ACTIVITY — After locating the line with "Yes. Add new" in the data that follows, return it and every later line exactly, up to and including the line with "## Drug Targets, Enzymes, Transporters, and".

DATASET RECORDS —
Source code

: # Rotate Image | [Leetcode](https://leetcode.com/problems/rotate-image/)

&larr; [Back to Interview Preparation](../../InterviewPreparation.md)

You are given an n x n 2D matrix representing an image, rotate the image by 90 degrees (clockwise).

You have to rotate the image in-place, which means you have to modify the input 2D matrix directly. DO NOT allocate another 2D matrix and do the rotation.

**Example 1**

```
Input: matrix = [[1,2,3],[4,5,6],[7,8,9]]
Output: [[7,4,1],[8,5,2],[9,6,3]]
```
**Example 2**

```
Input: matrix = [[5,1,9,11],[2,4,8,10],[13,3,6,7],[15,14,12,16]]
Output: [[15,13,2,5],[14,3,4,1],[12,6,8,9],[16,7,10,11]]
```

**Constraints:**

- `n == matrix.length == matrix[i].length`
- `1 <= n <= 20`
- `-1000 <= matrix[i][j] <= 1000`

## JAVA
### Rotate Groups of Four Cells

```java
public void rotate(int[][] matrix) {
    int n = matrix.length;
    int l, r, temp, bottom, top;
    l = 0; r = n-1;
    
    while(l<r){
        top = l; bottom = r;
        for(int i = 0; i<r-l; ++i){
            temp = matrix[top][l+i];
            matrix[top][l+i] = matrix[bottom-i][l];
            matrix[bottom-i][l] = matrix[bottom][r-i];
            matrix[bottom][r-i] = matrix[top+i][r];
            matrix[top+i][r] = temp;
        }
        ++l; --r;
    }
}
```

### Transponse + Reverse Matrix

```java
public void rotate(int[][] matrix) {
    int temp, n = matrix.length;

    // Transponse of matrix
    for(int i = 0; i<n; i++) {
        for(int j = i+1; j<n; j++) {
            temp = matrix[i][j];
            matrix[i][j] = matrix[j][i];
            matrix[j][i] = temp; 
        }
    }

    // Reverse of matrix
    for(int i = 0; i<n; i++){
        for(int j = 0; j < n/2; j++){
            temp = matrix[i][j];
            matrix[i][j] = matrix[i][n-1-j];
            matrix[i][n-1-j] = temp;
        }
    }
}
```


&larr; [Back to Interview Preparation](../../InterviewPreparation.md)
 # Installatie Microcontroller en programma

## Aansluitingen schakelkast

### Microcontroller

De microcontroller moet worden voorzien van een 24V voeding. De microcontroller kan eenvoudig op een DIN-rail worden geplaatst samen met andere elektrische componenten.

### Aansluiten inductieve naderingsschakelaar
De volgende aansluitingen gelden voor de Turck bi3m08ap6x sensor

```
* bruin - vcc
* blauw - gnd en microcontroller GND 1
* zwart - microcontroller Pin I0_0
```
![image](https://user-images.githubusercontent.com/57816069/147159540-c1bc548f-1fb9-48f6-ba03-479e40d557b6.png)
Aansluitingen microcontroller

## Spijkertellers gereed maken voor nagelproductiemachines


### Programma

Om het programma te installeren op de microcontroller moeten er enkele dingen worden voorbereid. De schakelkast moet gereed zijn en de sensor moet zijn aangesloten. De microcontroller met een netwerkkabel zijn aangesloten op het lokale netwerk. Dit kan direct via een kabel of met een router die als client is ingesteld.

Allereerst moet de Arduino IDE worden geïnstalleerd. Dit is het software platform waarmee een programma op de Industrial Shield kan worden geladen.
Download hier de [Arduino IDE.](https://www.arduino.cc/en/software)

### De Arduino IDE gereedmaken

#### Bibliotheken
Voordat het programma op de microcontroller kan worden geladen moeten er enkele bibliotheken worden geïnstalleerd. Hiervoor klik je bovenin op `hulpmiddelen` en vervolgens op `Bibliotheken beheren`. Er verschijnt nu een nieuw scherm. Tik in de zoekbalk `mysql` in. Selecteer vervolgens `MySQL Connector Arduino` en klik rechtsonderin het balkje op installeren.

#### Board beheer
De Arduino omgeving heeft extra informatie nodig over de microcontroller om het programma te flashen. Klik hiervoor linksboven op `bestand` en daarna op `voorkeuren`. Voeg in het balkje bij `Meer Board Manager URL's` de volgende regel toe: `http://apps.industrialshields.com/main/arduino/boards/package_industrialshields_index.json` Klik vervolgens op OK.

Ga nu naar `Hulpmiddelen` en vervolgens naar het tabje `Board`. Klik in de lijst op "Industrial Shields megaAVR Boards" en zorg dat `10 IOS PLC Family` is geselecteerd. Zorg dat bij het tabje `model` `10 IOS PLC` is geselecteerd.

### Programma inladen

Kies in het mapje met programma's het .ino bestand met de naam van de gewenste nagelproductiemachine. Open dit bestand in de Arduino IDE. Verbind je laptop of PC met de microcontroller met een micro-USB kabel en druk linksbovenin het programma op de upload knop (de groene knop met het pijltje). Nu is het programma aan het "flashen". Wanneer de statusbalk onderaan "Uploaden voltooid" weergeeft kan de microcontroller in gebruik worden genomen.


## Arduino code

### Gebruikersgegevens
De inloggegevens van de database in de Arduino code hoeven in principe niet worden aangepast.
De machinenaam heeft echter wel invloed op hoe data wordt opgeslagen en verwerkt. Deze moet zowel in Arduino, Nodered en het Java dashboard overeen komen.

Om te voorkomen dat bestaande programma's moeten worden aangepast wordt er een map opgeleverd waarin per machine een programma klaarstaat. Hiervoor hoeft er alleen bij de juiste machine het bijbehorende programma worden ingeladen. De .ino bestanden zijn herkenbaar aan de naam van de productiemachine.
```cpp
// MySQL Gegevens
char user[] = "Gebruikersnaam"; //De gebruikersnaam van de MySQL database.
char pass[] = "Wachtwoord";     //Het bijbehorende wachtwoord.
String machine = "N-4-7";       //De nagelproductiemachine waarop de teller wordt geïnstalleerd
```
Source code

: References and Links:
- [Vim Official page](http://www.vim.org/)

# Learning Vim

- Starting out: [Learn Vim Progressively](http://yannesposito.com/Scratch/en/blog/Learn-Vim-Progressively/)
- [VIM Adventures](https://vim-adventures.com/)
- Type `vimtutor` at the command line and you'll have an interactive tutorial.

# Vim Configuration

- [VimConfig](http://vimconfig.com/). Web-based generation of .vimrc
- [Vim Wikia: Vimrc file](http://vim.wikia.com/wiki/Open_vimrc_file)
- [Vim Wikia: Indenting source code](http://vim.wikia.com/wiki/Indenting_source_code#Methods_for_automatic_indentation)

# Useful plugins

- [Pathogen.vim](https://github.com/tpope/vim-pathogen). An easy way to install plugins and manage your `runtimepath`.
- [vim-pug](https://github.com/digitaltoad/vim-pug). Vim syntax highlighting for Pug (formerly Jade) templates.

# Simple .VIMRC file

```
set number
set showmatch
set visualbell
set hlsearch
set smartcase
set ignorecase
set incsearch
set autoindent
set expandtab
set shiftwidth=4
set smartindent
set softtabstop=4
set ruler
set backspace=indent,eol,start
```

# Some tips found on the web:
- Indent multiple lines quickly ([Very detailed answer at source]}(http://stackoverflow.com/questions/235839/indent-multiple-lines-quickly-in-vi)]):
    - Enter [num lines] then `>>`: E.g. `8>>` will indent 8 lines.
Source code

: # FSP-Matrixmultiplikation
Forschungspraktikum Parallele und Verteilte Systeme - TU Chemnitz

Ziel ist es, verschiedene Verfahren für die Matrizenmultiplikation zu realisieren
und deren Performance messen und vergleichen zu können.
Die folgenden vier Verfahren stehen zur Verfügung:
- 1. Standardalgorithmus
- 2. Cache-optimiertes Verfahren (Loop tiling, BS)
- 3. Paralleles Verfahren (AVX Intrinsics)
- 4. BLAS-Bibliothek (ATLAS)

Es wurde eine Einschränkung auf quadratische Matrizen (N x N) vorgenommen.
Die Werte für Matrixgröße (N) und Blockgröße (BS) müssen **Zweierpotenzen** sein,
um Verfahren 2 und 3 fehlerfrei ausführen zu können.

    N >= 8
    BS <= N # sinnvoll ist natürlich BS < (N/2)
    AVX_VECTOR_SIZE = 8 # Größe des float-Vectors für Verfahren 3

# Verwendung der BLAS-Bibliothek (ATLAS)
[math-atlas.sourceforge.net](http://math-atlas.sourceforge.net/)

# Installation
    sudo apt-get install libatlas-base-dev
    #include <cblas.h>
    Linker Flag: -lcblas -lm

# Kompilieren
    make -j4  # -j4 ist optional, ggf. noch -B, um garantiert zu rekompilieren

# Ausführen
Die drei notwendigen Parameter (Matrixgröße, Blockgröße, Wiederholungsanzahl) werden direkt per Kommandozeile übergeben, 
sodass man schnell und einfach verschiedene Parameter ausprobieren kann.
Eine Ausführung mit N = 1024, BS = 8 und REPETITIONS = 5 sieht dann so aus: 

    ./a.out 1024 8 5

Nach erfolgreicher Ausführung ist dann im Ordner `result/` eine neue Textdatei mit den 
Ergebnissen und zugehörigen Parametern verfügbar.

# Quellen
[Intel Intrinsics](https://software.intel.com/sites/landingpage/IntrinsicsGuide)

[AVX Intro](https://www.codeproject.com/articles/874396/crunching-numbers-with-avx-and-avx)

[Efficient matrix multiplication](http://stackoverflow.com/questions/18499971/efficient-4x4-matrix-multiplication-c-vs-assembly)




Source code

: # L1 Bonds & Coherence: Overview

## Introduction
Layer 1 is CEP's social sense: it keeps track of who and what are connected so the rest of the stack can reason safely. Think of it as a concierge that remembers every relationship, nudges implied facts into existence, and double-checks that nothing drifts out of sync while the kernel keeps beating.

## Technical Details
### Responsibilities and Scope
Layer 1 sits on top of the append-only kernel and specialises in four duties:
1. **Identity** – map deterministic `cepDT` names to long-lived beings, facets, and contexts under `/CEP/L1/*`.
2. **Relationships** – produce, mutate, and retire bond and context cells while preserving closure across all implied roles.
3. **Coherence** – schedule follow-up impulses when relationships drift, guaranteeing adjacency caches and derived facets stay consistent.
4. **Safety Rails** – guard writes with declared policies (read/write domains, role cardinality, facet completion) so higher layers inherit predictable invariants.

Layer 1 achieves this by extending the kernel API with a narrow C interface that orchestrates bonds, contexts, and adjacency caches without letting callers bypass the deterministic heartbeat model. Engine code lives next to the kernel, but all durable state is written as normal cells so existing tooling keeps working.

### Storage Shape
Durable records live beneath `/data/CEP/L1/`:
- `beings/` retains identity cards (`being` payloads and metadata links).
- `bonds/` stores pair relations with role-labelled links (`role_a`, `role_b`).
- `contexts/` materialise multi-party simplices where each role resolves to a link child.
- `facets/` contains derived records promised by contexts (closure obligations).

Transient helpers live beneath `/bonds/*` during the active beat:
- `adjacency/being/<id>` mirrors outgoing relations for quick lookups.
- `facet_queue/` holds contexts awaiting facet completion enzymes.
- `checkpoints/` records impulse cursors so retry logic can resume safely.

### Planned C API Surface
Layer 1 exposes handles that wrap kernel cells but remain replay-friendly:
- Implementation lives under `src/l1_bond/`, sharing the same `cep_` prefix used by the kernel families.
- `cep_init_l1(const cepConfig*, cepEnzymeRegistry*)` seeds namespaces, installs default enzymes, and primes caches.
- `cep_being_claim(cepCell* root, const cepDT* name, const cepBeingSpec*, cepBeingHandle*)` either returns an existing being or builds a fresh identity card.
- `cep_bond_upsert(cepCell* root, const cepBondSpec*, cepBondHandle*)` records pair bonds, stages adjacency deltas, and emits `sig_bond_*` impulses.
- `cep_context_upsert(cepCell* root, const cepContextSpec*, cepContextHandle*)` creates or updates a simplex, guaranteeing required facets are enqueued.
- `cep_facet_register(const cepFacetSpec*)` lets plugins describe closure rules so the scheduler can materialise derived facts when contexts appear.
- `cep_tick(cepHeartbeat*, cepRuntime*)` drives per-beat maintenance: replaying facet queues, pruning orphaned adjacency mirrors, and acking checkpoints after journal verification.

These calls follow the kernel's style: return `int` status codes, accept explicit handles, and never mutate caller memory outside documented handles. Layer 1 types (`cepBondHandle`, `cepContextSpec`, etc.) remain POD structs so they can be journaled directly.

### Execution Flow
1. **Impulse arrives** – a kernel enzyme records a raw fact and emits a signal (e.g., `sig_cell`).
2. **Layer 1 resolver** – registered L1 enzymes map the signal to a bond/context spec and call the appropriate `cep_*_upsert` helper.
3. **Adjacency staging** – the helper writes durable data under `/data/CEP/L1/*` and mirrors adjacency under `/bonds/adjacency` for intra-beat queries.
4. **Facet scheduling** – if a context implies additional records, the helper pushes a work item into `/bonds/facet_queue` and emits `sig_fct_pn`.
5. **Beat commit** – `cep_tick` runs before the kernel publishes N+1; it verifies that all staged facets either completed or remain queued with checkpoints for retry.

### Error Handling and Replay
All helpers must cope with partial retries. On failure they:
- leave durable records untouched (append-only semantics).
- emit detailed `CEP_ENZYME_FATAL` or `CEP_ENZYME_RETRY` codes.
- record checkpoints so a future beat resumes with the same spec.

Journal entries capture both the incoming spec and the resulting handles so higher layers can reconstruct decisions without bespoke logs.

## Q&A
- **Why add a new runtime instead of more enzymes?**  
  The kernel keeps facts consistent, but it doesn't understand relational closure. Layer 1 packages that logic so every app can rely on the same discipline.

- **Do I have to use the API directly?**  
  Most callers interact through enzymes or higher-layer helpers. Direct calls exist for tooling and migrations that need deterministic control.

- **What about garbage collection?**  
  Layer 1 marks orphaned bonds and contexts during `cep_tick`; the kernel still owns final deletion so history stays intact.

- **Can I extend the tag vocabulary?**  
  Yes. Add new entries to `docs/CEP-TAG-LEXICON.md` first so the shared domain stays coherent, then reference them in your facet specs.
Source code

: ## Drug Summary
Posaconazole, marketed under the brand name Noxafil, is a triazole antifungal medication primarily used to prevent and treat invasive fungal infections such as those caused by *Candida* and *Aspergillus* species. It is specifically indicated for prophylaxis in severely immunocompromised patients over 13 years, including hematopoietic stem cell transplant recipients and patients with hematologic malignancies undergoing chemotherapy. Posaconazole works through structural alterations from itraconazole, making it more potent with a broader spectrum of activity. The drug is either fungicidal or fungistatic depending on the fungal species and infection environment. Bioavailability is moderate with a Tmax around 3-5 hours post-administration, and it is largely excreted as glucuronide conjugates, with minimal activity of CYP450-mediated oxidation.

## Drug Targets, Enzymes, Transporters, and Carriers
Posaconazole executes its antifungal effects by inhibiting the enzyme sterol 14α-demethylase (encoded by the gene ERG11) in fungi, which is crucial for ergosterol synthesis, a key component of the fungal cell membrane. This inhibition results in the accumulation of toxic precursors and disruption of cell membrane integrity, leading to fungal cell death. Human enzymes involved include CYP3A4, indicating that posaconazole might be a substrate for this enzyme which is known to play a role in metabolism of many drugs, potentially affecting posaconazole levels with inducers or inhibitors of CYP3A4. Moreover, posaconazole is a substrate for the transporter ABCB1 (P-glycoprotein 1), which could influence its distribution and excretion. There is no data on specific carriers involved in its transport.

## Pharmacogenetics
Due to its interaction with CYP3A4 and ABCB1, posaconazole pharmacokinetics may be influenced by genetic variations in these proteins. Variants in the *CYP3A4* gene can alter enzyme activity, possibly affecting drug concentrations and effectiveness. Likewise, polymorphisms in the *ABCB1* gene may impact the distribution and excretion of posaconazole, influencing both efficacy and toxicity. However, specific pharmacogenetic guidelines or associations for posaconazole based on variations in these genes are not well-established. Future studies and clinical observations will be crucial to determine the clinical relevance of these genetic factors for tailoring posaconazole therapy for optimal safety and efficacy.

RESULT OF THE TASK —
  Yes. Add new entries to `docs/CEP-TAG-LEXICON.md` first so the shared domain stays coherent, then reference them in your facet specs.
Source code

: ## Drug Summary
Posaconazole, marketed under the brand name Noxafil, is a triazole antifungal medication primarily used to prevent and treat invasive fungal infections such as those caused by *Candida* and *Aspergillus* species. It is specifically indicated for prophylaxis in severely immunocompromised patients over 13 years, including hematopoietic stem cell transplant recipients and patients with hematologic malignancies undergoing chemotherapy. Posaconazole works through structural alterations from itraconazole, making it more potent with a broader spectrum of activity. The drug is either fungicidal or fungistatic depending on the fungal species and infection environment. Bioavailability is moderate with a Tmax around 3-5 hours post-administration, and it is largely excreted as glucuronide conjugates, with minimal activity of CYP450-mediated oxidation.

## Drug Targets, Enzymes, Transporters, and Carriers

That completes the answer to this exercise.